▶ [To do] Please count the lines in the material below that contain the string "fontcolor" and give only the number.

▶ [Data to use]
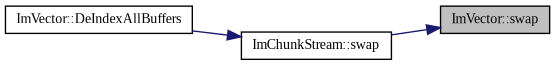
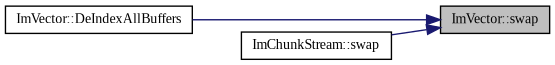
  digraph {
    fontname="Liberation Serif"
    rankdir=RL
    node [color=black fillcolor=white fontname="Liberation Serif" fontsize=10 shape=record style=filled]
    edge [color=midnightblue dir=back fontname="Liberation Serif" fontsize=10 labelfontname=Helvetica labelfontsize=10 style=solid]
    n1 [fillcolor=grey75 fontcolor=black height=0.2 label="ImVector::swap" width=0.4]
    n2 [height=0.2 label="ImVector::DeIndexAllBuffers" width=0.4]
    n3 [height=0.2 label="ImChunkStream::swap" width=0.4]
-   n3 -> n2
+   n1 -> n2
    n1 -> n3
  }
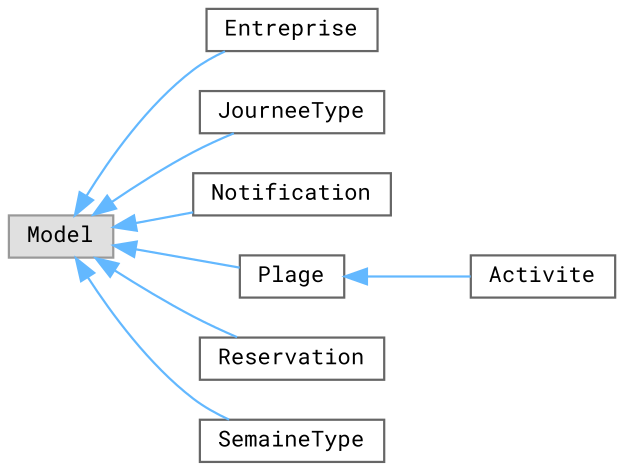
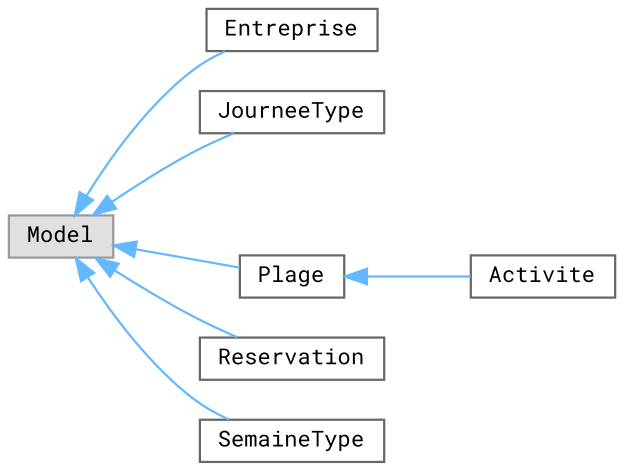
  digraph {
    fontname="Roboto Mono"
    rankdir=LR
    node [color=grey40 fillcolor=white fontname="Roboto Mono" fontsize=10 shape=box style=filled]
    edge [color=steelblue1 dir=back fontname="Roboto Mono" fontsize=10 labelfontname=Helvetica labelfontsize=10 style=solid]
    n1 [color=grey60 fillcolor="#E0E0E0" height=0.2 label=Model width=0.4]
    n2 [height=0.2 label=Entreprise width=0.4]
    n3 [height=0.2 label=JourneeType width=0.4]
-   n4 [height=0.2 label=Notification width=0.4]
    n5 [height=0.2 label=Plage width=0.4]
    n6 [height=0.2 label=Reservation width=0.4]
    n7 [height=0.2 label=SemaineType width=0.4]
    n8 [height=0.2 label=Activite width=0.4]
    n1 -> n2
    n1 -> n3
-   n1 -> n4
    n1 -> n5
    n1 -> n6
    n1 -> n7
    n5 -> n8
  }
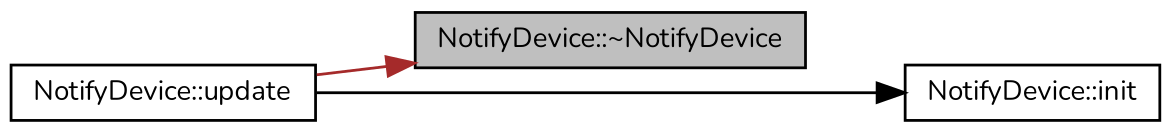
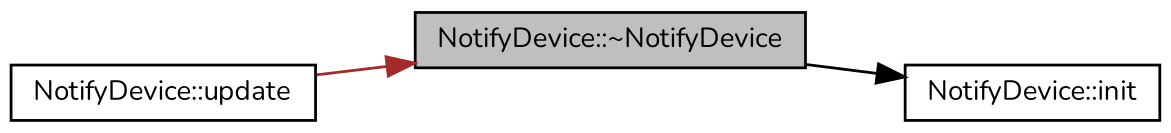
  digraph {
    fontname=Nunito
    rankdir=LR
    node [color=black fillcolor=white fontname=Nunito fontsize=10 shape=record style=filled]
    edge [fontname=Nunito fontsize=10 labelfontname=Helvetica labelfontsize=10 style=solid]
    n1 [fillcolor=grey75 fontcolor=black height=0.2 label="NotifyDevice::~NotifyDevice" width=0.4]
    n2 [height=0.2 label="NotifyDevice::init" width=0.4]
    n3 [height=0.2 label="NotifyDevice::update" width=0.4]
-   n3 -> n2 [color=black]
+   n1 -> n2 [color=black]
    n3 -> n1 [color=brown]
  }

▶ [Result of the task] 2